>>307
−LZ ◆H6mBY5rVQU 2016/09/28 07:35:30
>>103

771:G−LZ◆H6mBY5rVQU:2016/09/26(月)11:11:53 ID:xiP
>>767
「主題的器楽形式の完成者としてのハイドンにとっては、形式の必然の規約が主題の明確性を要求したのであるが、モーツァルトにあっては事情は寧ろ逆になっている。
捕らえたばかりの小鳥の、野性のままの言い様もなく不安定な美しい命を、籠の中でどういう具合に見事に生かすか、というところに、彼の全努力は集中されているように見える。
生まれた許りの不安定な主題は、不安に堪え切れず動こうとする、まるで己を明らかにしたいと希う心の動きに似ている。
だが、出来ない。それは本能的に転調する。若し、主題が明確になったら死んで了う。或る特定の観念なり感情なりと馴れ合って了うから。
これが、モーツァルトが守り通した作曲上の信条であるらしい」

「小林秀雄のモオツァルト」の中でも、私が特に惹かれる箇所であるが、「若し、主題が明確になったら死んで了う。或る特定の観念なり感情なりと馴れ合って了うから。
これが、モーツァルトが守り通した作曲上の信条であるらしい」の文章に接した時、私の考えを一言で言い当てられた驚きを今でも鮮明に憶えている。もう40年も前のことである。

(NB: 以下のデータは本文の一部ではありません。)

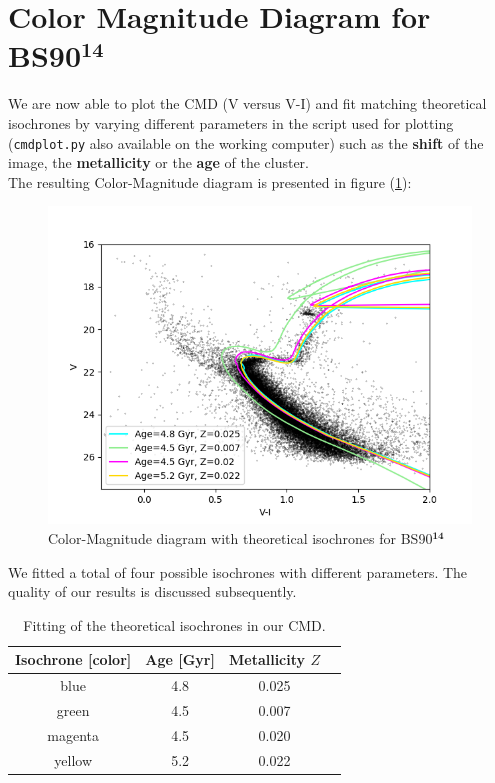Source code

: \section{Color Magnitude Diagram for BS90$^{\mathbf{14}}$ }
We are now able to plot the CMD (V versus V-I) and fit matching theoretical isochrones by varying different parameters in the script used for plotting (\texttt{cmdplot.py} also available on the working computer) such as the \textbf{shift} of the image, the \textbf{metallicity} or the \textbf{age} of the cluster. \\
The resulting Color-Magnitude diagram is presented in figure (\ref{fig:CMD}):
\begin{figure}[H]
	\centering
	\includegraphics[scale=0.6]{figures/Plots/CMD.png}
	\caption{Color-Magnitude diagram with theoretical isochrones for BS90$^{\mathbf{14}}$}\label{fig:CMD}
\end{figure}

We fitted a total of four possible isochrones with different parameters. The quality of our results is discussed subsequently.

\begin{table}[H]
\setlength{\tabcolsep}{5mm}
\setlength\extrarowheight{2mm}
\centering
\begin{tabular}{c| c c c}

Isochrone [color] & Age [Gyr] & Metallicity $Z$ \\ \hline 

blue & 4.8 & 0.025  \\
green & 4.5 & 0.007  \\
magenta & 4.5 & 0.020  \\
yellow & 5.2 & 0.022  \\

\end{tabular}
\caption{Fitting of the theoretical isochrones in our CMD.}
\end{table}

「音を語るのは音以外に無い」、このボードレールの述懐はモーツァルトに於いてその頂点に達する。言葉はついて行けぬ。観念なり感情なりは言葉と親しいからである。
モーツァルトが何故この様な音楽を書けたかと言えば、彼の鋭敏な耳が其れを求めた、そう言う他はない。同じ道を行く限り、「精神で音を聴いている」ベートーヴェンは敵わぬ、彼はそう覚っている。
主題と特定の観念なり感情なりとの融合、ベートーヴェン ピアノソナタ悲愴2楽章/月光1楽章を弾けば、これはもうモーツァルトとは異質な音楽であると誰でも感じるはずだ。
どんなに激しい曲であろうと、ベートーヴェンの音楽は人の心に寄り添う優しさがある。
そして遂には、彼の音楽は後期弦楽四重奏曲に行き着く。鋭敏な耳が行き着いた音楽が「魔笛」「クラリネット協奏曲2楽章」であった様に、精神で音を聴いている耳が行き着いた、其れは音楽だと言ってよい。